▸ **TASK ITEM**
Your task is to print all of the data below exactly, with no pictures included.

▸ **DATA SECTION**

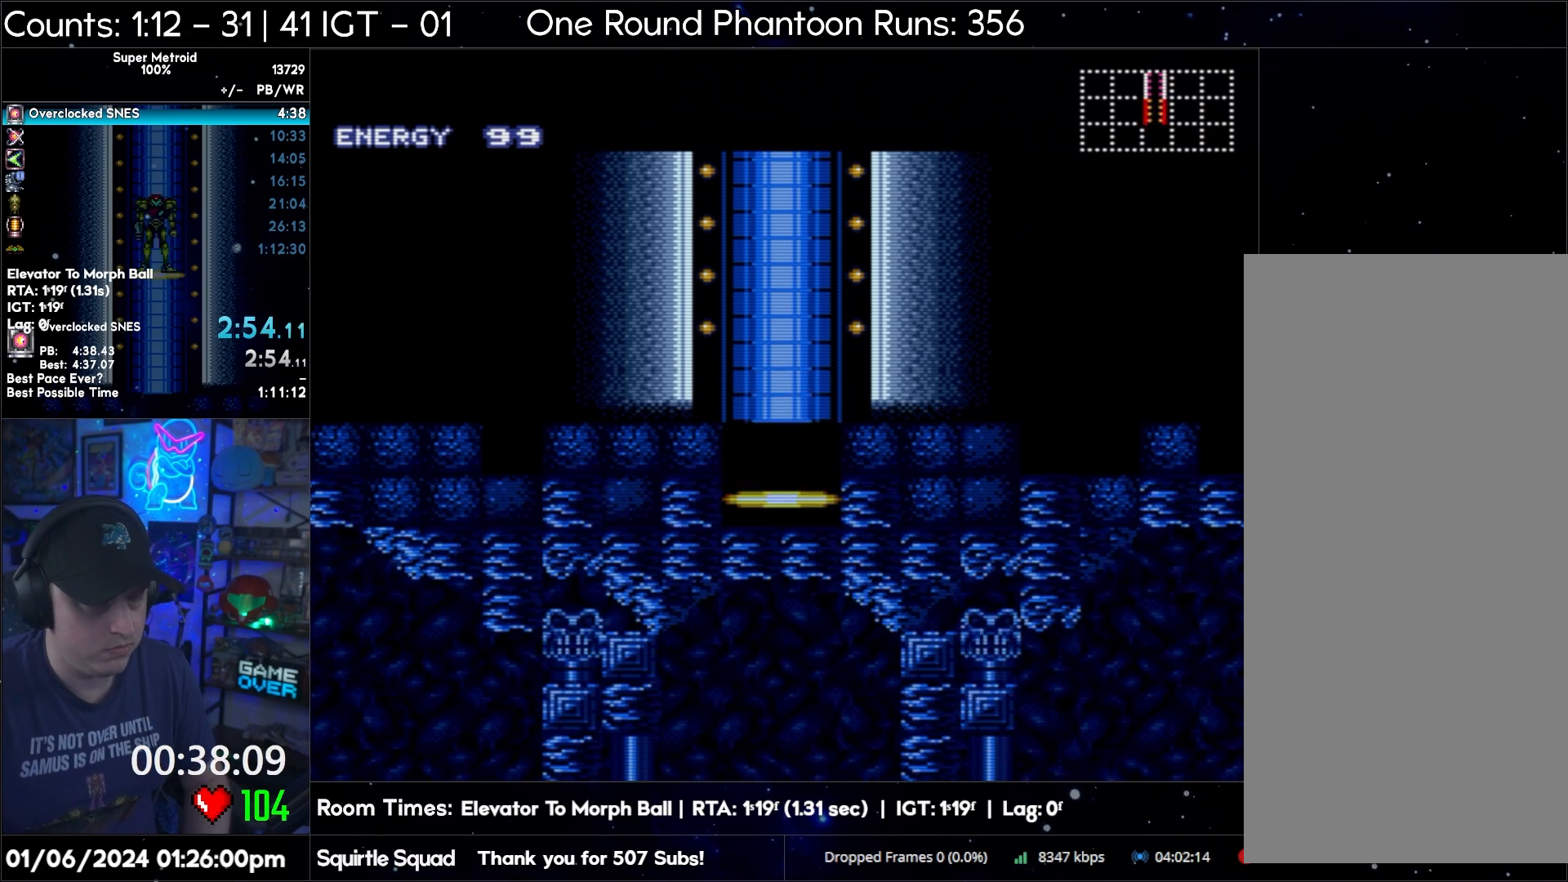
{"buttons": ["A", "Y", "L1", "DPAD_LEFT"], "events": [[100, "L1", "up"], [183, "L1", "down"]]}
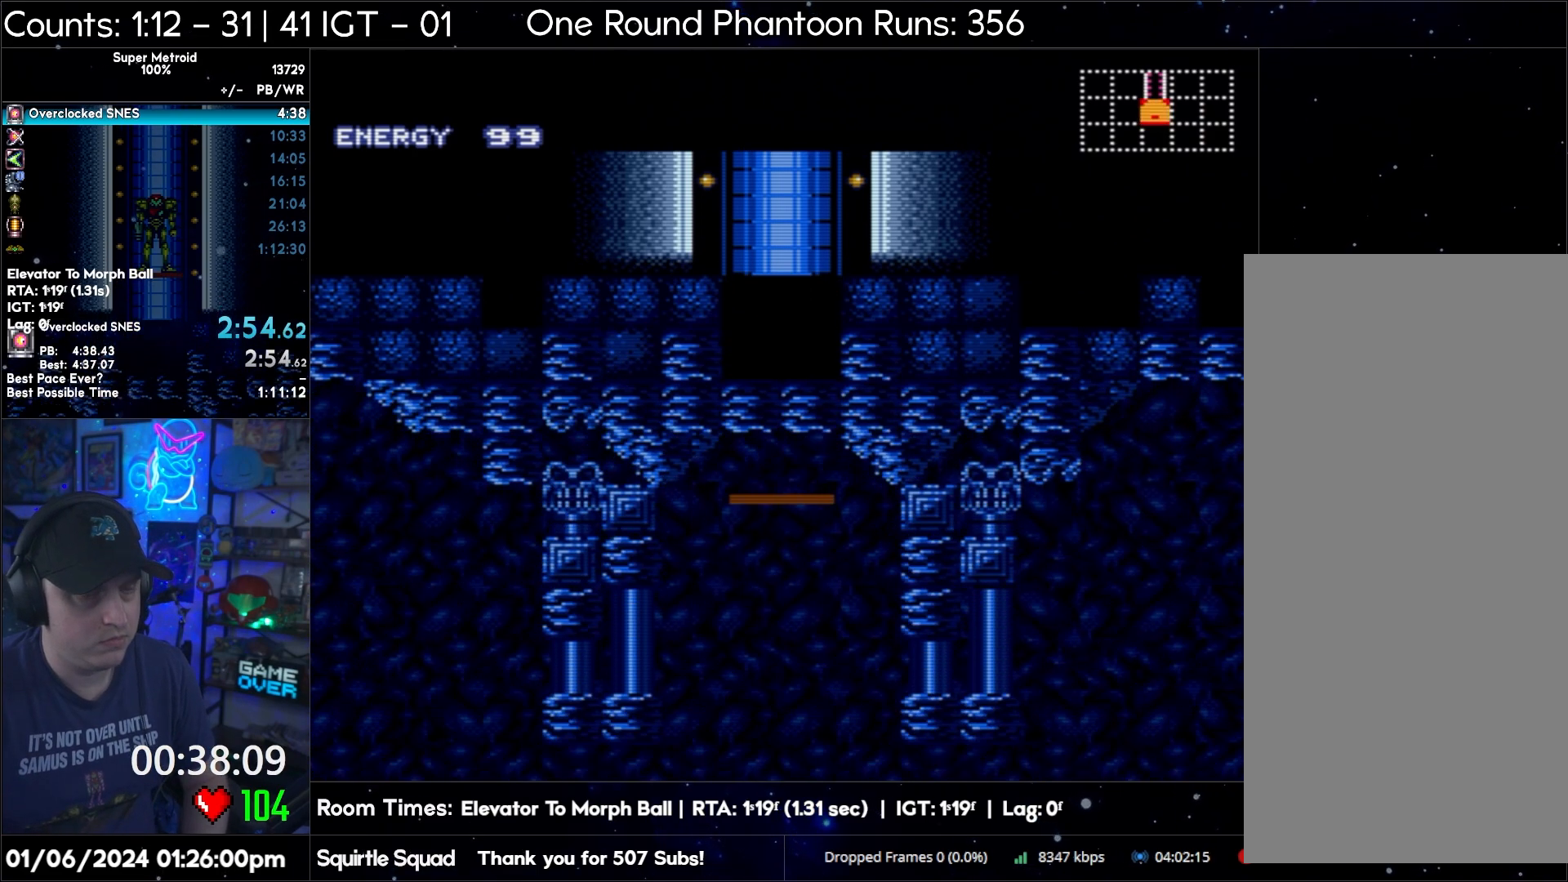
{"buttons": ["A", "Y", "L1", "DPAD_LEFT"], "events": []}
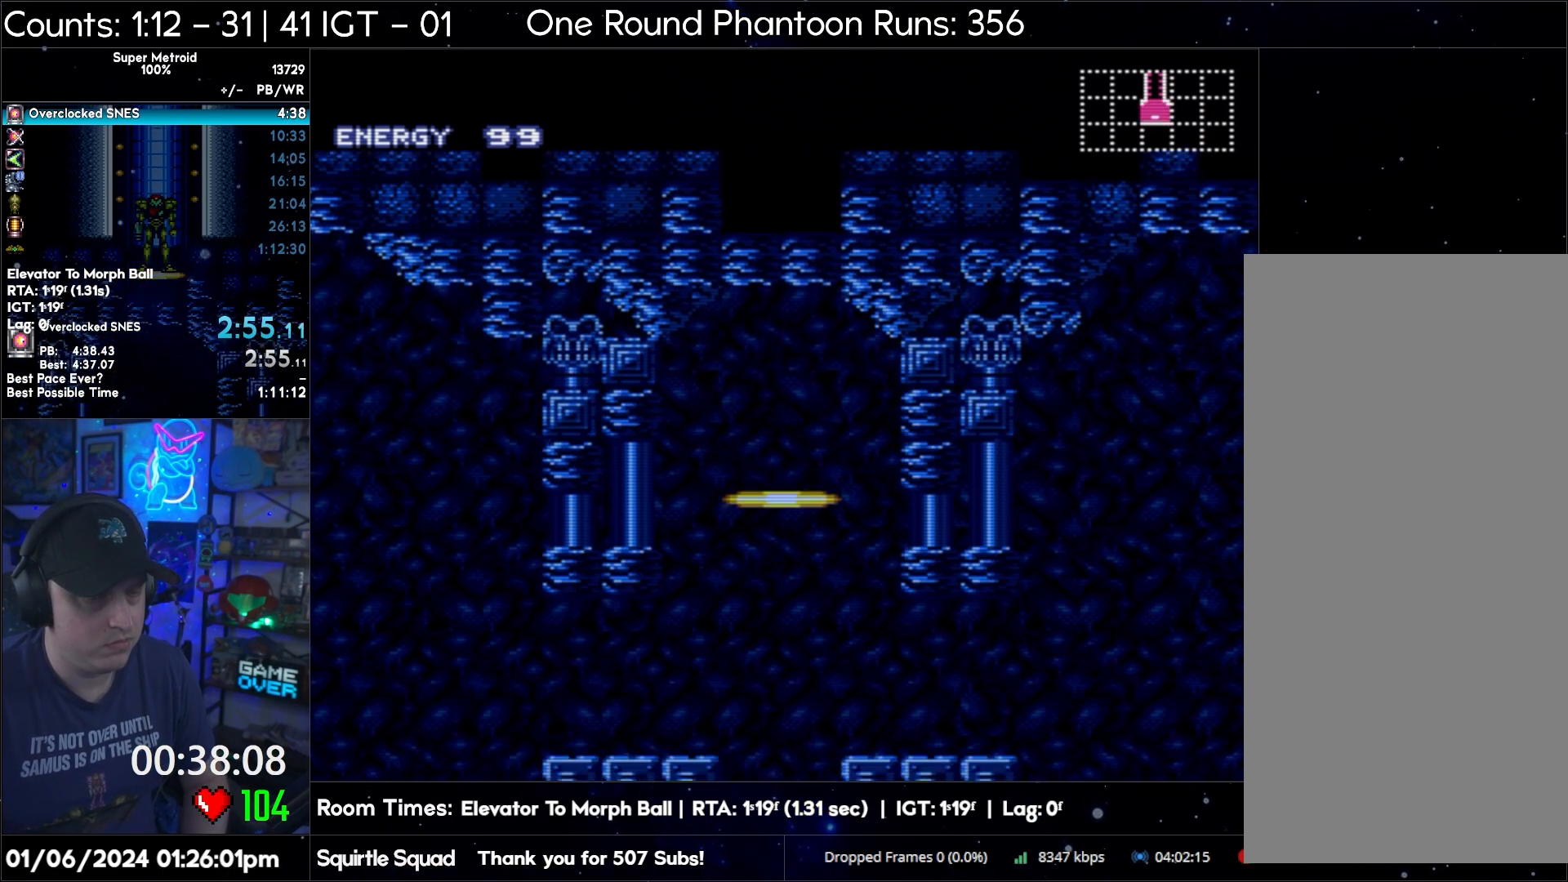
{"buttons": ["A", "Y", "L1", "DPAD_LEFT"], "events": []}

▸ **REPLY**
{"buttons": ["A", "Y", "L1", "DPAD_LEFT"], "events": [[100, "L1", "up"], [183, "L1", "down"]]}
{"buttons": ["A", "Y", "L1", "DPAD_LEFT"], "events": []}
{"buttons": ["A", "Y", "L1", "DPAD_LEFT"], "events": []}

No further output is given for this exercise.